Generally, you need to remove the siding around a window opening, in order to properly install and flash a new-construction type window.
However, it is possible to install a N/C window, if you have enough room to flash the nailing fins. The general rule is that you want approximately 4" of space around the window and to the siding edge, to apply flexible flashing over the fins. You can cheat this measurement. 
Figure out what you have for a window Rough Opening, and also har far your installed alumnium siding edge is from that R.O.
As stated, you can cheat that down. What you want is obviously enough space for the nailing fins to lay flat, and still be able to apply a flashing over the fins, that will stick to the sheathing. 

FWIW: We prefer to use Tyvek tape over the nailing fins, because it lessons the thickness of the area around the window (nailing-fin thickness + Flaxible flashing thickness = can equal as much as 1/4").

You can then install your trim boards around the area after that. My advice is to use a PVC composite type trimboard, and install it so the edge meets up to the Aluminum J-Channel.

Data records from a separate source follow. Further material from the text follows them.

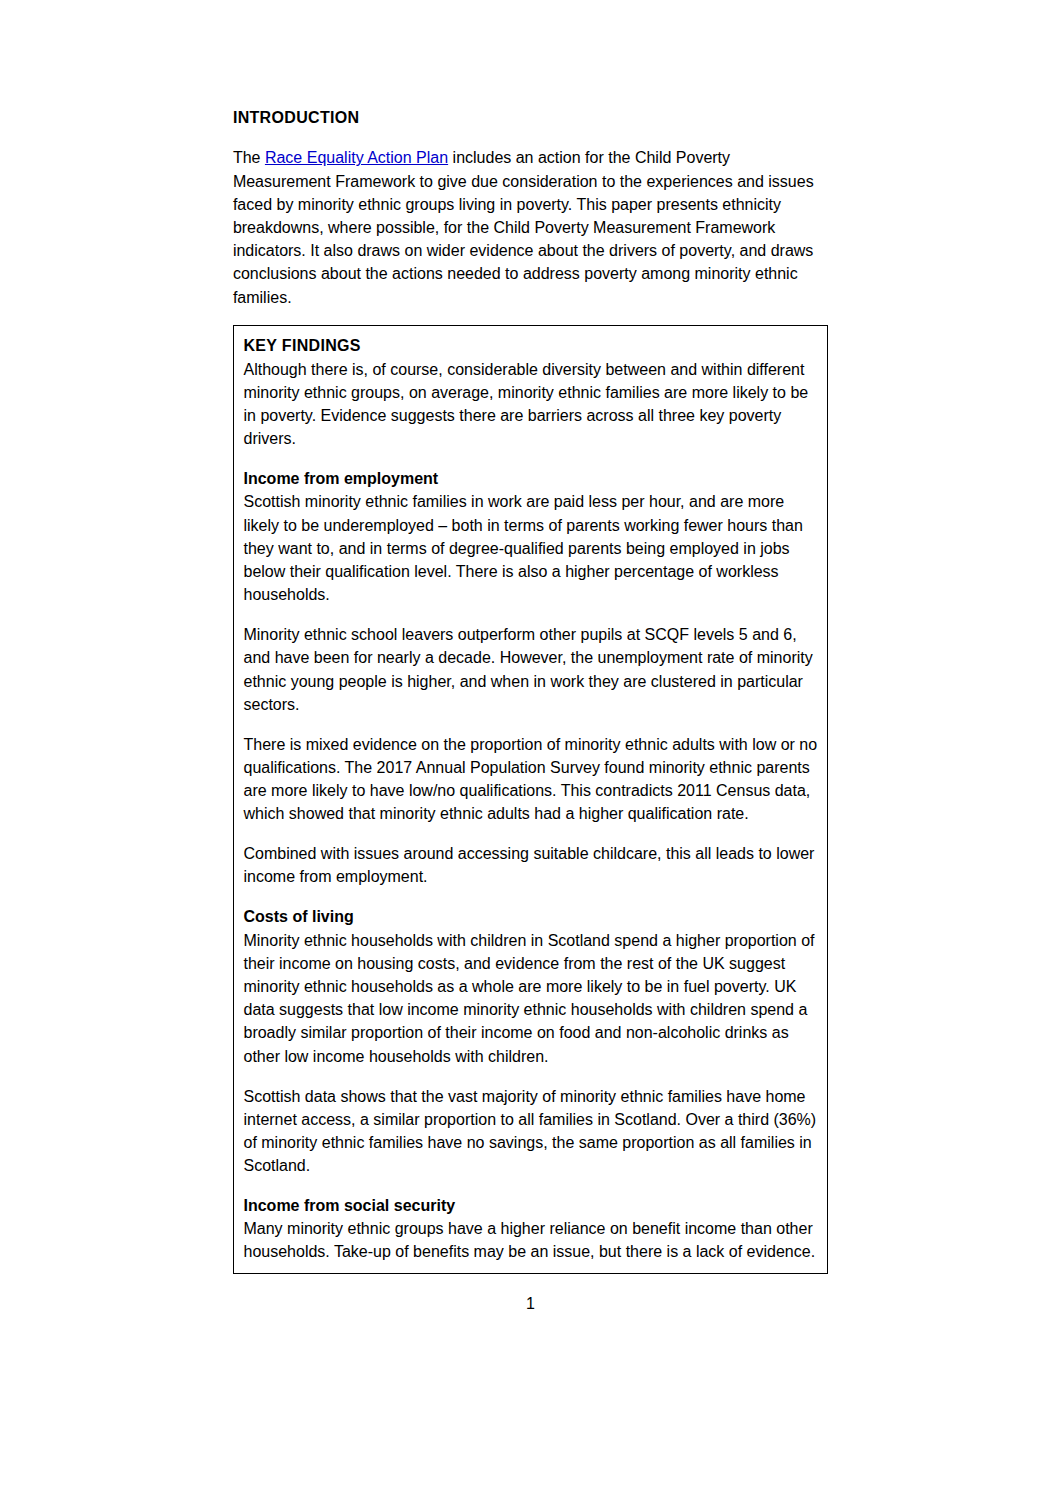INTRODUCTION
The Race Equality Action Plan includes an action for the Child Poverty Measurement Framework to give due consideration to the experiences and issues faced by minority ethnic groups living in poverty. This paper presents ethnicity breakdowns, where possible, for the Child Poverty Measurement Framework indicators. It also draws on wider evidence about the drivers of poverty, and draws conclusions about the actions needed to address poverty among minority ethnic families.
KEY FINDINGS
Although there is, of course, considerable diversity between and within different minority ethnic groups, on average, minority ethnic families are more likely to be in poverty. Evidence suggests there are barriers across all three key poverty drivers.
Income from employment
Scottish minority ethnic families in work are paid less per hour, and are more likely to be underemployed – both in terms of parents working fewer hours than they want to, and in terms of degree-qualified parents being employed in jobs below their qualification level. There is also a higher percentage of workless households.
Minority ethnic school leavers outperform other pupils at SCQF levels 5 and 6, and have been for nearly a decade. However, the unemployment rate of minority ethnic young people is higher, and when in work they are clustered in particular sectors.
There is mixed evidence on the proportion of minority ethnic adults with low or no qualifications. The 2017 Annual Population Survey found minority ethnic parents are more likely to have low/no qualifications. This contradicts 2011 Census data, which showed that minority ethnic adults had a higher qualification rate.
Combined with issues around accessing suitable childcare, this all leads to lower income from employment.
Costs of living
Minority ethnic households with children in Scotland spend a higher proportion of their income on housing costs, and evidence from the rest of the UK suggest minority ethnic households as a whole are more likely to be in fuel poverty. UK data suggests that low income minority ethnic households with children spend a broadly similar proportion of their income on food and non-alcoholic drinks as other low income households with children.
Scottish data shows that the vast majority of minority ethnic families have home internet access, a similar proportion to all families in Scotland. Over a third (36%) of minority ethnic families have no savings, the same proportion as all families in Scotland.
Income from social security
Many minority ethnic groups have a higher reliance on benefit income than other households. Take-up of benefits may be an issue, but there is a lack of evidence.
1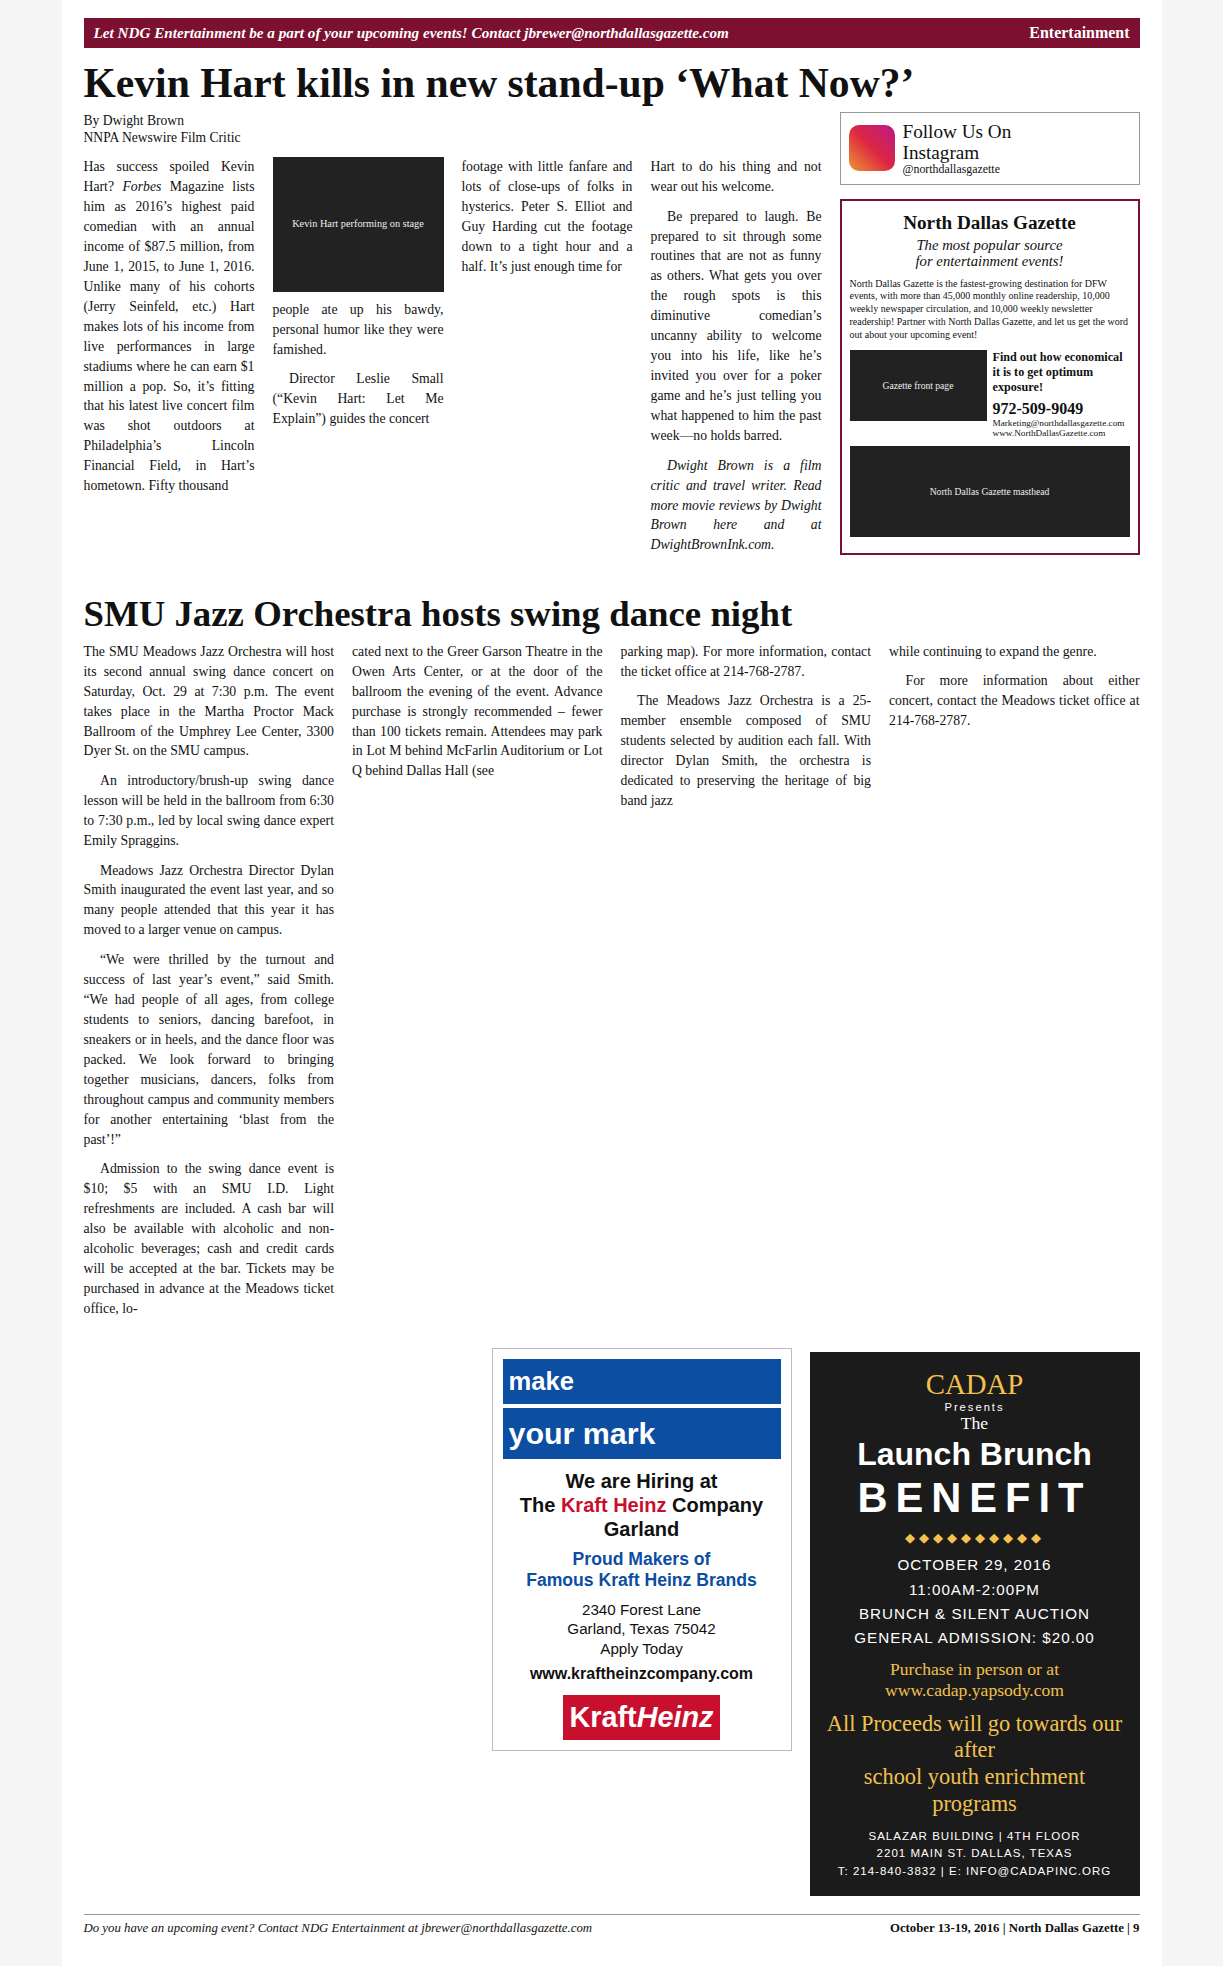Let NDG Entertainment be a part of your upcoming events! Contact jbrewer@northdallasgazette.com
Entertainment
Kevin Hart kills in new stand-up ‘What Now?’
By Dwight Brown
NNPA Newswire Film Critic
Has success spoiled Kevin Hart? Forbes Magazine lists him as 2016’s highest paid comedian with an annual income of $87.5 million, from June 1, 2015, to June 1, 2016. Unlike many of his cohorts (Jerry Seinfeld, etc.) Hart makes lots of his income from live performances in large stadiums where he can earn $1 million a pop. So, it’s fitting that his latest live concert film was shot outdoors at Philadelphia’s Lincoln Financial Field, in Hart’s hometown. Fifty thousand
Kevin Hart performing on stage
people ate up his bawdy, personal humor like they were famished.
Director Leslie Small (“Kevin Hart: Let Me Explain”) guides the concert
footage with little fanfare and lots of close-ups of folks in hysterics. Peter S. Elliot and Guy Harding cut the footage down to a tight hour and a half. It’s just enough time for
Hart to do his thing and not wear out his welcome.
Be prepared to laugh. Be prepared to sit through some routines that are not as funny as others. What gets you over the rough spots is this diminutive comedian’s uncanny ability to welcome you into his life, like he’s invited you over for a poker game and he’s just telling you what happened to him the past week—no holds barred.
Dwight Brown is a film critic and travel writer. Read more movie reviews by Dwight Brown here and at DwightBrownInk.com.
Follow Us On
Instagram @northdallasgazette
North Dallas Gazette
The most popular source
for entertainment events!
North Dallas Gazette is the fastest-growing destination for DFW events, with more than 45,000 monthly online readership, 10,000 weekly newspaper circulation, and 10,000 weekly newsletter readership! Partner with North Dallas Gazette, and let us get the word out about your upcoming event!
Gazette front page
Find out how economical it is to get optimum exposure!
972-509-9049
Marketing@northdallasgazette.com
www.NorthDallasGazette.com
North Dallas Gazette masthead
SMU Jazz Orchestra hosts swing dance night
The SMU Meadows Jazz Orchestra will host its second annual swing dance concert on Saturday, Oct. 29 at 7:30 p.m. The event takes place in the Martha Proctor Mack Ballroom of the Umphrey Lee Center, 3300 Dyer St. on the SMU campus.
An introductory/brush-up swing dance lesson will be held in the ballroom from 6:30 to 7:30 p.m., led by local swing dance expert Emily Spraggins.
Meadows Jazz Orchestra Director Dylan Smith inaugurated the event last year, and so many people attended that this year it has moved to a larger venue on campus.
“We were thrilled by the turnout and success of last year’s event,” said Smith. “We had people of all ages, from college students to seniors, dancing barefoot, in sneakers or in heels, and the dance floor was packed. We look forward to bringing together musicians, dancers, folks from throughout campus and community members for another entertaining ‘blast from the past’!”
Admission to the swing dance event is $10; $5 with an SMU I.D. Light refreshments are included. A cash bar will also be available with alcoholic and non-alcoholic beverages; cash and credit cards will be accepted at the bar. Tickets may be purchased in advance at the Meadows ticket office, lo-
cated next to the Greer Garson Theatre in the Owen Arts Center, or at the door of the ballroom the evening of the event. Advance purchase is strongly recommended – fewer than 100 tickets remain. Attendees may park in Lot M behind McFarlin Auditorium or Lot Q behind Dallas Hall (see
parking map). For more information, contact the ticket office at 214-768-2787.
The Meadows Jazz Orchestra is a 25-member ensemble composed of SMU students selected by audition each fall. With director Dylan Smith, the orchestra is dedicated to preserving the heritage of big band jazz
while continuing to expand the genre.
For more information about either concert, contact the Meadows ticket office at 214-768-2787.
make
your mark
We are Hiring at
The Kraft Heinz Company
Garland
Proud Makers of
Famous Kraft Heinz Brands
2340 Forest Lane
Garland, Texas 75042
Apply Today
www.kraftheinzcompany.com
KraftHeinz
CADAP
Presents
The
Launch Brunch
BENEFIT
◆◆◆◆◆◆◆◆◆◆
OCTOBER 29, 2016
11:00AM-2:00PM
BRUNCH & SILENT AUCTION
GENERAL ADMISSION: $20.00
Purchase in person or at www.cadap.yapsody.com
All Proceeds will go towards our after
school youth enrichment programs
SALAZAR BUILDING | 4TH FLOOR
2201 MAIN ST. DALLAS, TEXAS
T: 214-840-3832 | E: INFO@CADAPINC.ORG
Do you have an upcoming event? Contact NDG Entertainment at jbrewer@northdallasgazette.com
October 13-19, 2016 | North Dallas Gazette | 9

Here is a picture of the the area I am referring to. The siding here is wood, but the "concept" is the same:


----------



## mlmaher (Nov 18, 2007)

*answer*

Thanks Atlantic! That is exactly the type of solution that I was looking for. Question, do I install a J-Channel around the siding that I trimmed back to edge it against the PVC trim board? Sorry if I have the terminology wrong.


----------